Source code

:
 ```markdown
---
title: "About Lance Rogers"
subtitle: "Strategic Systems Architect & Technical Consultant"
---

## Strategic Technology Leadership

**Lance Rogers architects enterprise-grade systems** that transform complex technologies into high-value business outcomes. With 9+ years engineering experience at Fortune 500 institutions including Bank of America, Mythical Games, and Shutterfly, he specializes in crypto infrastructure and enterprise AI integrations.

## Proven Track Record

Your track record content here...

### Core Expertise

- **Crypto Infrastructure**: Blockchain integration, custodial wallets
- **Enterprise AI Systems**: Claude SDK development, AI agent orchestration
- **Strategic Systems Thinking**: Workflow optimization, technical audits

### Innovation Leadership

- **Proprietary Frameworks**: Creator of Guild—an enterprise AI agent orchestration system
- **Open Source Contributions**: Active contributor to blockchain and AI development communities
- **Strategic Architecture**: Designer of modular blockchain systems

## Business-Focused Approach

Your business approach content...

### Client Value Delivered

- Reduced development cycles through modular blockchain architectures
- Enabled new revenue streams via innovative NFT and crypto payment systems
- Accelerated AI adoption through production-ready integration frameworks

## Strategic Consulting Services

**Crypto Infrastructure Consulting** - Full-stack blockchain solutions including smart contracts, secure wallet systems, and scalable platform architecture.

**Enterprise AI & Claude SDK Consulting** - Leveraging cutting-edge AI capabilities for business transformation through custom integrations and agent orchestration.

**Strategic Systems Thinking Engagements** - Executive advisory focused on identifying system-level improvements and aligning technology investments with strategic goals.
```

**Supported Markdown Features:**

——

> [Activity]: Restate the records from above exactly as they read.

> [Answer section]:
Source code

:
 ```markdown
---
title: "About Lance Rogers"
subtitle: "Strategic Systems Architect & Technical Consultant"
---

## Strategic Technology Leadership

**Lance Rogers architects enterprise-grade systems** that transform complex technologies into high-value business outcomes. With 9+ years engineering experience at Fortune 500 institutions including Bank of America, Mythical Games, and Shutterfly, he specializes in crypto infrastructure and enterprise AI integrations.

## Proven Track Record

Your track record content here...

### Core Expertise

- **Crypto Infrastructure**: Blockchain integration, custodial wallets
- **Enterprise AI Systems**: Claude SDK development, AI agent orchestration
- **Strategic Systems Thinking**: Workflow optimization, technical audits

### Innovation Leadership

- **Proprietary Frameworks**: Creator of Guild—an enterprise AI agent orchestration system
- **Open Source Contributions**: Active contributor to blockchain and AI development communities
- **Strategic Architecture**: Designer of modular blockchain systems

## Business-Focused Approach

Your business approach content...

### Client Value Delivered

- Reduced development cycles through modular blockchain architectures
- Enabled new revenue streams via innovative NFT and crypto payment systems
- Accelerated AI adoption through production-ready integration frameworks

## Strategic Consulting Services

**Crypto Infrastructure Consulting** - Full-stack blockchain solutions including smart contracts, secure wallet systems, and scalable platform architecture.

**Enterprise AI & Claude SDK Consulting** - Leveraging cutting-edge AI capabilities for business transformation through custom integrations and agent orchestration.

**Strategic Systems Thinking Engagements** - Executive advisory focused on identifying system-level improvements and aligning technology investments with strategic goals.
```

**Supported Markdown Features:**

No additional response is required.